• **TEXT PROVIDED**
▬▬▬
Luis Fernández

Personal information
- Full name: Luis Ignacio Fernández Villalba
- Date of birth: 1 May 1989 (age 35)
- Place of birth: Asunción, Paraguay
- Height: 1.85 m (6 ft 1 in)
- Position(s): Midfielder

Team information
- Current team: Patriotas

Senior career*
- Years: Team / Apps / (Gls)
- 2012–2013: Atlético Colegiales
- 2013–2014: Magallanes / 41 / (5)
- 2014–2015: Lota Schwager / 23 / (5)
- 2015–2016: Santiago Morning / 15 / (3)
- 2016: Sportivo Luqueño / 4 / (0)
- 2018: 2 de Mayo / 26 / (8)
- 2019–2020: Deportivo Capiatá / 1 / (0)
- 2022: General Caballero JLM / 17 / (0)
- 2022: 12 de Octubre / 10 / (1)
- 2023: Atyrá / 20 / (2)
- 2024: Independiente FBC / 10 / (1)
- 2024–: Patriotas / – / (–)
▬▬▬
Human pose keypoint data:
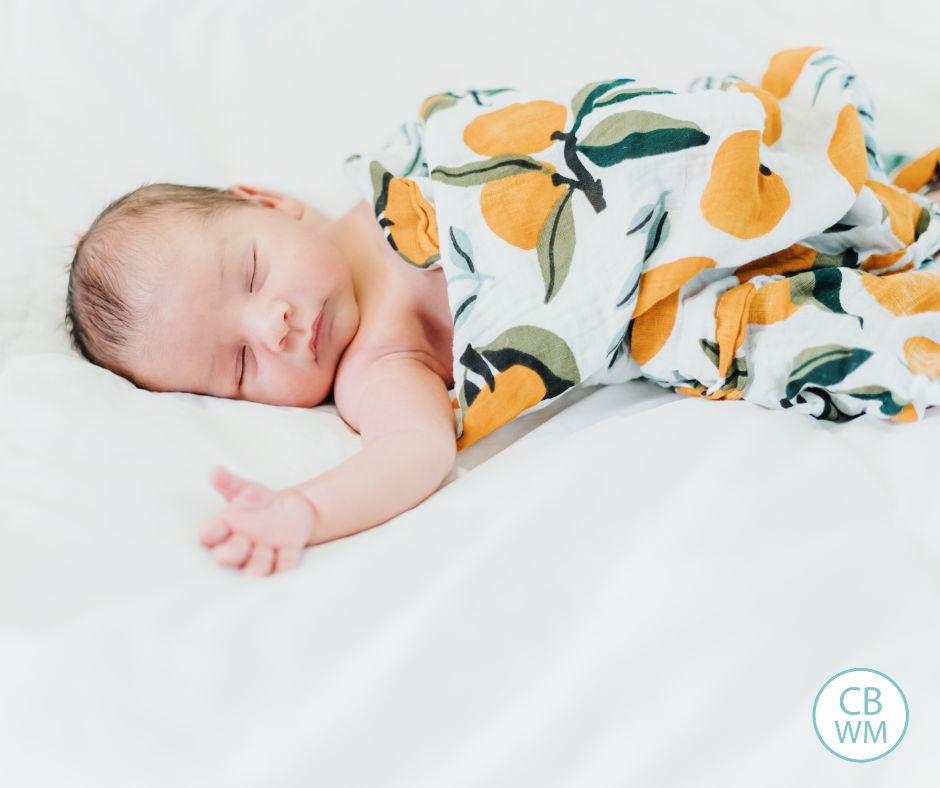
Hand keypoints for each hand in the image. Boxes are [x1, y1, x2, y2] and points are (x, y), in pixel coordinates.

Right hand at [199, 465, 317, 575]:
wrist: (291, 511)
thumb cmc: (259, 503)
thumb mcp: (244, 490)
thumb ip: (228, 482)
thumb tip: (215, 470)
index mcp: (227, 529)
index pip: (212, 534)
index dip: (209, 534)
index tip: (206, 533)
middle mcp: (242, 546)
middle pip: (232, 554)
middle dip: (231, 554)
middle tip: (228, 551)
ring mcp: (264, 553)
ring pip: (258, 565)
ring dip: (258, 562)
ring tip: (263, 552)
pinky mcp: (287, 555)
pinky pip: (285, 564)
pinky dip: (286, 567)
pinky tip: (285, 566)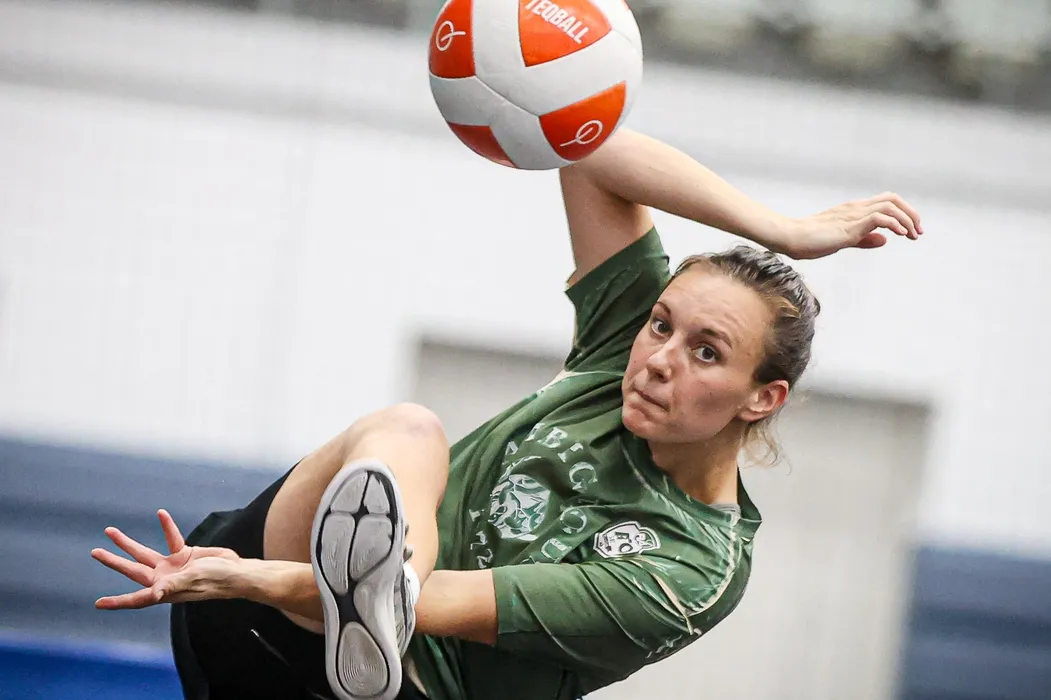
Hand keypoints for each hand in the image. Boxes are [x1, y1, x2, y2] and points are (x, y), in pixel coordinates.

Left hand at [91, 509, 241, 609]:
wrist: (236, 571)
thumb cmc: (216, 580)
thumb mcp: (193, 581)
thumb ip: (172, 585)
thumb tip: (154, 594)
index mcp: (164, 591)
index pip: (137, 598)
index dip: (118, 602)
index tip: (99, 604)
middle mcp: (164, 579)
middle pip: (132, 569)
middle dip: (114, 561)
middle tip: (95, 552)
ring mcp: (173, 566)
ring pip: (144, 553)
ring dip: (128, 543)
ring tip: (111, 532)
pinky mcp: (184, 554)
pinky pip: (171, 538)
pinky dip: (166, 527)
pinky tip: (160, 514)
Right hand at [782, 192, 922, 259]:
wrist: (791, 237)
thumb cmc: (810, 240)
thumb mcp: (843, 240)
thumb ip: (865, 239)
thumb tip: (885, 239)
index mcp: (854, 210)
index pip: (886, 201)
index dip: (904, 213)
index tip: (911, 231)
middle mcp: (856, 208)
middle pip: (893, 199)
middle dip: (911, 214)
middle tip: (918, 232)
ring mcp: (853, 214)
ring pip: (890, 206)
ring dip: (907, 219)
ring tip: (913, 235)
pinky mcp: (850, 225)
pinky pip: (879, 218)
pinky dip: (894, 224)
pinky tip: (900, 235)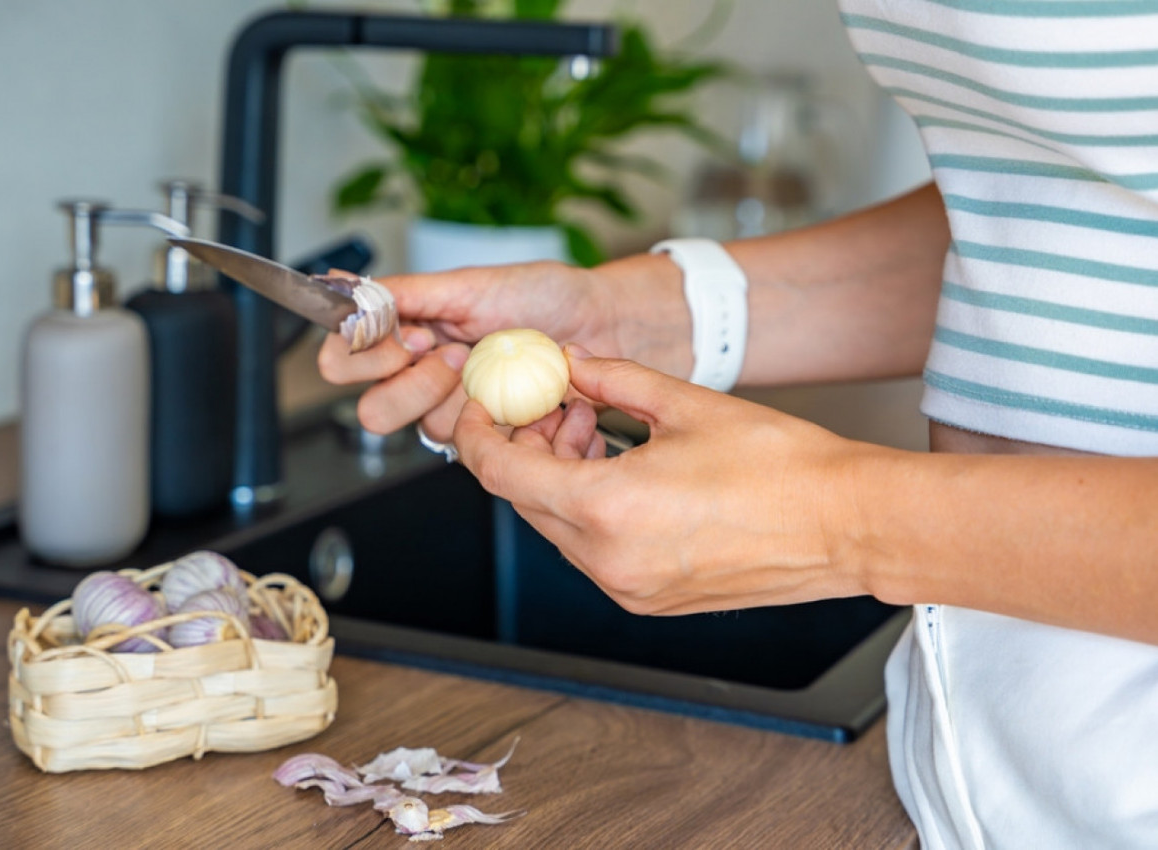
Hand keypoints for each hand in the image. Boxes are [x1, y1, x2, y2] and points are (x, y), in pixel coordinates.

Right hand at [317, 254, 690, 442]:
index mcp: (406, 336)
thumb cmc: (544, 298)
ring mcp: (457, 413)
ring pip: (426, 430)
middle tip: (456, 355)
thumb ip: (404, 292)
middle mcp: (422, 379)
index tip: (409, 337)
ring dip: (467, 398)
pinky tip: (533, 396)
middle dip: (414, 385)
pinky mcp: (494, 441)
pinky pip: (478, 448)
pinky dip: (510, 419)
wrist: (605, 325)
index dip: (365, 355)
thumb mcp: (469, 284)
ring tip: (504, 370)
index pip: (345, 360)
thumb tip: (340, 285)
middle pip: (374, 410)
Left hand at [453, 346, 872, 614]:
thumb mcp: (685, 404)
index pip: (500, 474)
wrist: (847, 525)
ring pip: (557, 526)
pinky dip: (588, 508)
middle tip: (552, 404)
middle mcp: (607, 562)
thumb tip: (569, 362)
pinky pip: (592, 550)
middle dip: (526, 447)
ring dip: (559, 476)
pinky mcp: (650, 599)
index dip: (477, 434)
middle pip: (525, 500)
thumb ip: (612, 380)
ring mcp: (628, 588)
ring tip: (598, 429)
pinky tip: (621, 469)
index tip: (480, 405)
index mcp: (607, 510)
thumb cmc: (782, 466)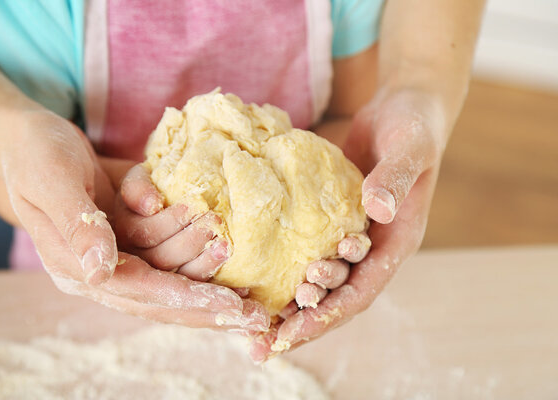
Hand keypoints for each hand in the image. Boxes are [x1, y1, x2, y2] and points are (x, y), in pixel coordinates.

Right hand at [0, 111, 266, 331]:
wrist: (31, 135)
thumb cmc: (35, 152)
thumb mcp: (52, 180)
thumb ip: (77, 226)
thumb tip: (100, 273)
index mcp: (73, 266)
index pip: (136, 291)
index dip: (182, 297)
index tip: (226, 306)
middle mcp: (99, 269)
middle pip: (159, 298)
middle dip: (206, 307)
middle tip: (253, 315)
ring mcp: (116, 253)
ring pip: (169, 275)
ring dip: (204, 270)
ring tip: (240, 267)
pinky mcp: (130, 235)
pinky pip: (168, 254)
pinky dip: (196, 254)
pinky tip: (227, 257)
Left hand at [248, 88, 444, 360]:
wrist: (404, 107)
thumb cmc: (414, 126)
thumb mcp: (410, 147)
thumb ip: (394, 177)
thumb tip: (377, 210)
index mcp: (398, 242)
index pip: (362, 290)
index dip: (329, 314)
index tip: (294, 331)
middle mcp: (375, 247)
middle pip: (337, 296)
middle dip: (301, 321)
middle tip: (261, 340)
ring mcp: (353, 235)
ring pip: (321, 280)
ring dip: (291, 303)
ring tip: (254, 322)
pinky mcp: (332, 220)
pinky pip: (308, 250)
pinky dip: (287, 268)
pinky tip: (258, 279)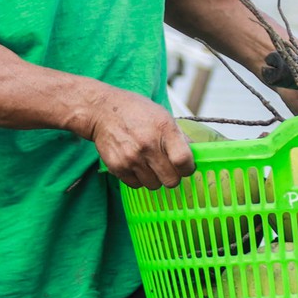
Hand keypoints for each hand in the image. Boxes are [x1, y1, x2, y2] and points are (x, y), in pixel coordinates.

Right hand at [76, 86, 197, 188]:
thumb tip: (195, 153)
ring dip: (155, 178)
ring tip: (149, 164)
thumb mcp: (162, 116)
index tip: (186, 167)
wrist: (102, 111)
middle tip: (168, 168)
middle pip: (171, 180)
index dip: (188, 168)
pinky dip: (138, 178)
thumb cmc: (135, 111)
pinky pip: (136, 185)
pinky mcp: (118, 167)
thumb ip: (179, 136)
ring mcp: (132, 158)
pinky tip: (136, 164)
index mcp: (164, 129)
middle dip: (172, 176)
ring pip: (154, 185)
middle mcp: (148, 145)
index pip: (184, 161)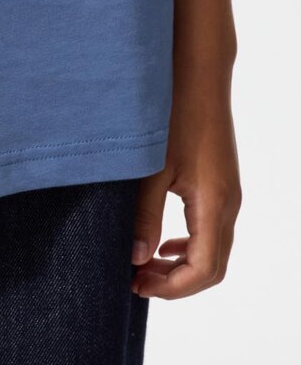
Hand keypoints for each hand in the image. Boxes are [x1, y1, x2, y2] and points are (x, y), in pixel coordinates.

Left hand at [131, 83, 240, 299]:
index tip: (137, 285)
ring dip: (181, 264)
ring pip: (213, 250)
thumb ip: (144, 216)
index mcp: (213, 204)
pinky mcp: (221, 185)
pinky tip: (162, 241)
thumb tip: (138, 258)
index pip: (203, 270)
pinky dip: (188, 244)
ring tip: (143, 264)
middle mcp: (228, 205)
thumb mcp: (151, 169)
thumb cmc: (174, 116)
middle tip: (136, 280)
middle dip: (175, 282)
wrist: (199, 76)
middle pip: (212, 267)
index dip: (172, 288)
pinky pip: (211, 230)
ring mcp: (227, 195)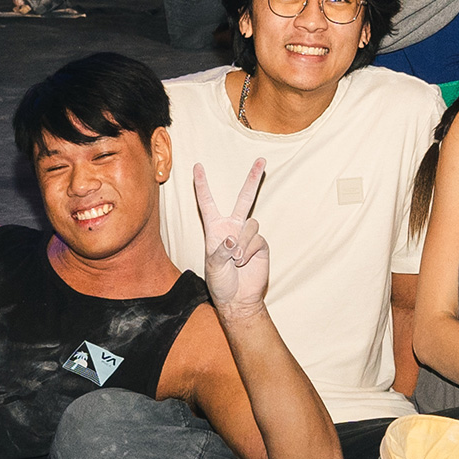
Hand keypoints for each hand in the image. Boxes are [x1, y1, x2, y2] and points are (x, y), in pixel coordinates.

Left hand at [193, 158, 267, 317]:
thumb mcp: (213, 267)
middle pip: (244, 198)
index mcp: (215, 228)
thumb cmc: (220, 282)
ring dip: (242, 243)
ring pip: (250, 224)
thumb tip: (233, 240)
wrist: (238, 298)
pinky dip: (249, 251)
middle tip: (262, 160)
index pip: (207, 202)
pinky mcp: (260, 244)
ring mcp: (247, 234)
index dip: (201, 184)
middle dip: (253, 178)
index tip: (197, 166)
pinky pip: (257, 238)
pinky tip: (245, 262)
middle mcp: (232, 227)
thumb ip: (221, 251)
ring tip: (236, 260)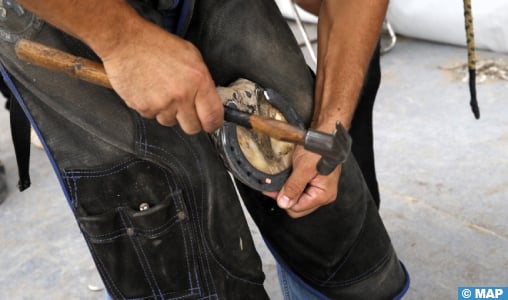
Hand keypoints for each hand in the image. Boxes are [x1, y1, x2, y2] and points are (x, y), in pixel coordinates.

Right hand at [100, 21, 223, 133]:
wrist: (125, 42)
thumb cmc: (156, 44)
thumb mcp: (191, 55)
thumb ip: (203, 81)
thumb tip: (209, 100)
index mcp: (198, 80)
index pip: (213, 117)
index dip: (212, 123)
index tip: (210, 123)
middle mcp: (181, 95)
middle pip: (192, 127)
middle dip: (190, 120)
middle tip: (185, 107)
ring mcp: (162, 104)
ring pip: (170, 122)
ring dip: (169, 113)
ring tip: (162, 91)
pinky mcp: (144, 108)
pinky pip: (152, 117)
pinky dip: (152, 107)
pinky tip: (149, 90)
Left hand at [263, 146, 340, 217]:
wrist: (325, 133)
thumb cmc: (319, 147)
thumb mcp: (303, 168)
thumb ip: (293, 187)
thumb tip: (284, 203)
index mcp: (323, 194)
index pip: (297, 209)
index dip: (282, 200)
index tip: (272, 190)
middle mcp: (324, 194)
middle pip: (298, 206)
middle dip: (284, 197)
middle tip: (274, 185)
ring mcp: (320, 188)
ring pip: (298, 198)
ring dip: (287, 191)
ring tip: (281, 180)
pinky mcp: (316, 181)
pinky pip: (301, 189)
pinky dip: (292, 185)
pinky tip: (288, 178)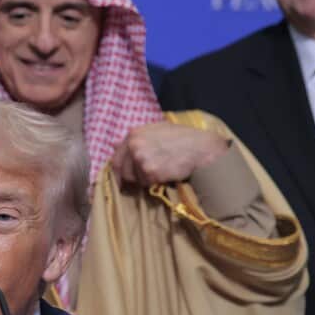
▬▬▬
• **WHAT IS BEING ASKED**
Transcribe the part of the Luis Fernández profile from "- Position(s): Midfielder" to "Morning / 15 / (3)".

• **EXERCISE OUTPUT**
- Position(s): Midfielder

Team information
- Current team: Patriotas

Senior career*
- Years: Team / Apps / (Gls)
- 2012–2013: Atlético Colegiales
- 2013–2014: Magallanes / 41 / (5)
- 2014–2015: Lota Schwager / 23 / (5)
- 2015–2016: Santiago Morning / 15 / (3)